Ruling on 66A may go down as landmark judgment


Posted on 25th Mar 2015 12:18 pm by mohit kumar

New Delhi, March 24 (IANS) The Supreme Court judgment delivered by Justice J. Chelameswar and Justice R.F. Nariman on Tuesday is likely to go down as a landmark in the history of jurisprudence in India.

The earlier Congress government which brought in Section 66A as an amendment to the Information Technology Act in 2009, and the incumbent government of the BJP which argued for continuation of the section, attempted to take away the freedom of the citizens enshrined under the Constitution. This is clear from the wordings of the judges.
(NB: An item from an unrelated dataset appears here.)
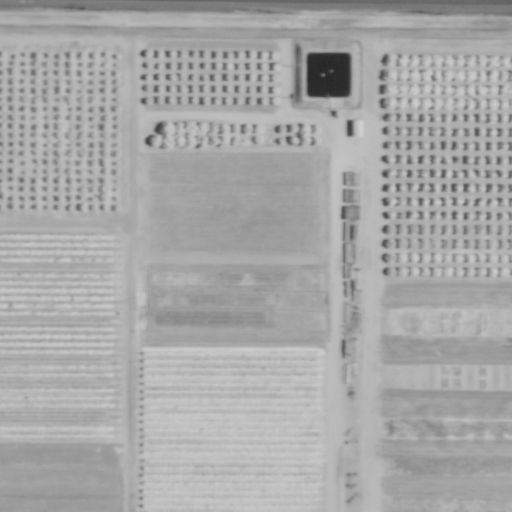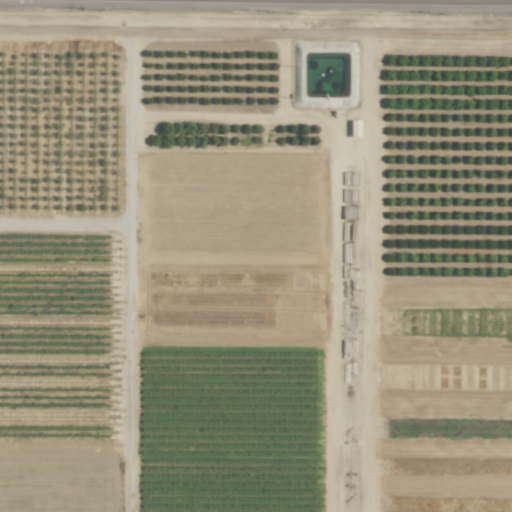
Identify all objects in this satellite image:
airport runway: (347, 334)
Following are excerpts from the judgment:

“The Preamble of the Constitution of India inter alia speaks of liberty of thought, expression, belief, faith and worship. It also says that India is a sovereign democratic republic. It cannot be over emphasized that when it comes to democracy, liberty of thought and expression is a cardinal value that is of paramount significance under our constitutional scheme.”
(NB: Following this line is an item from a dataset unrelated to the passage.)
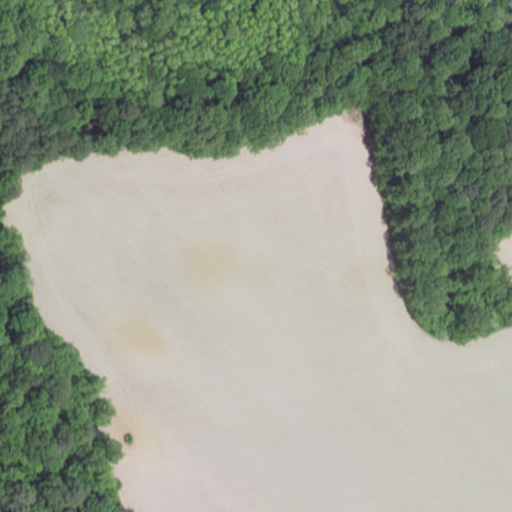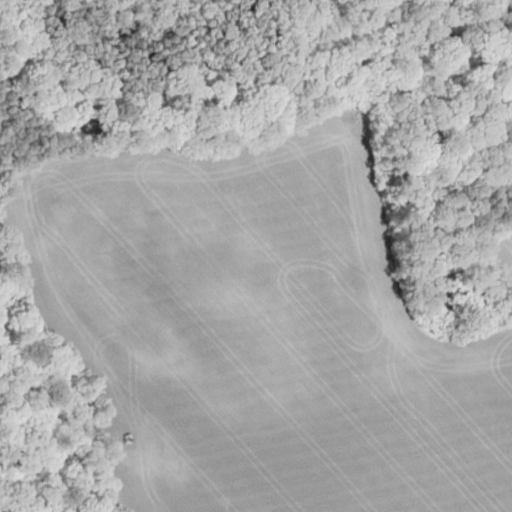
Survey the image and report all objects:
park: (161, 116)
park: (161, 116)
“It is clear that Section 66A arbitrarily, excessively and disproportionately invades the right of free speech and upsets the balance between such right and the reasonable restrictions that may be imposed on such right.”
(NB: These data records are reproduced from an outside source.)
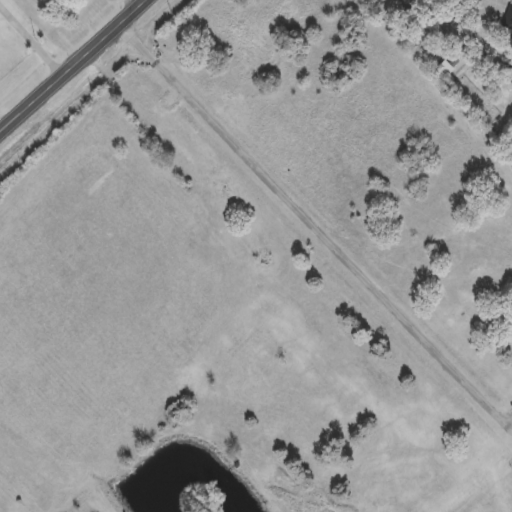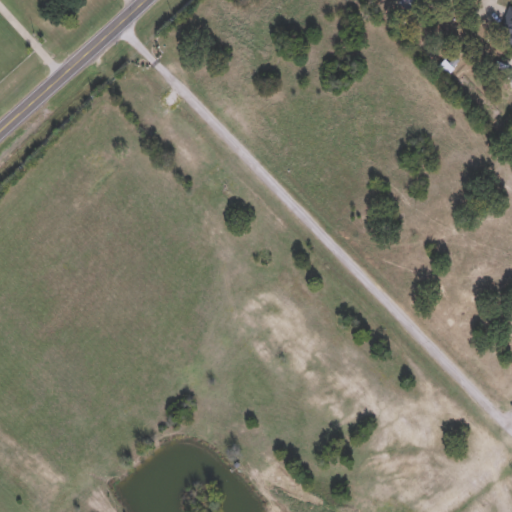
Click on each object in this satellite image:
road: (141, 2)
building: (412, 5)
building: (412, 5)
building: (508, 28)
building: (508, 28)
road: (36, 35)
road: (73, 67)
road: (316, 224)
“If Section 66A is otherwise invalid, it cannot be saved by an assurance from the learned Additional Solicitor General that it will be administered in a reasonable manner. Governments may come and Governments may go but Section 66A goes on forever. An assurance from the present Government even if carried out faithfully would not bind any successor Government. It must, therefore, be held that Section 66A must be judged on its own merits without any reference to how well it may be administered.”

“Section 66A does not fall within any of the subject matters contained in Article 19(2) and the possibility of its being applied for purposes outside those subject matters is clear. We therefore hold that no part of Section 66A is severable and the provision as a whole must be declared unconstitutional.”

“It is thus clear that not only are the expressions used in Section 66A expressions of inexactitude but they are also over broad and would fall foul of the repeated injunctions of this Court that restrictions on the freedom of speech must be couched in the narrowest possible terms.”

“Vague laws offend several important values. First, because we assume that man is free to steer between lawful and unlawful conduct, we insist that laws give the person of ordinary intelligence a reasonable opportunity to know what is prohibited, so that he may act accordingly. Vague laws may trap the innocent by not providing fair warning."

“Second, if arbitrary and discriminatory enforcement is to be prevented, laws must provide explicit standards for those who apply them. A vague law impermissibly delegates basic policy matters to policemen, judges, and juries for resolution on an ad hoc and subjective basis, with the attendant dangers of arbitrary and discriminatory application.”

“Information that may be grossly offensive or which causes annoyance or inconvenience are undefined terms which take into the net a very large amount of protected and innocent speech.”

“Section 66A does not concern itself with injury to reputation. Something may be grossly offensive and may annoy or be inconvenient to somebody without at all affecting his reputation. It is clear therefore that the Section is not aimed at defamatory statements at all.”

“Section 66A has no proximate connection with incitement to commit an offence. Firstly, the information disseminated over the internet need not be information which “incites” anybody at all. Written words may be sent that may be purely in the realm of “discussion” or “advocacy” of a “particular point of view”. Further, the mere causing of annoyance, inconvenience, danger, etc., or being grossly offensive or having a menacing character are not offences under the Penal Code at all.”

The judges quoted with approval Justice L.D. Brandeis of the US Supreme Court in his famous concurring judgment in Whitney v. California.

Justice Brandeis wrote: “Fear of serious injury cannot alone justify suppression of free speech and assembly. Men feared witches and burnt women. It is the function of speech to free men from the bondage of irrational fears."

"To justify suppression of free speech there must be reasonable ground to fear that serious evil will result if free speech is practiced. There must be reasonable ground to believe that the danger apprehended is imminent. There must be reasonable ground to believe that the evil to be prevented is a serious one.”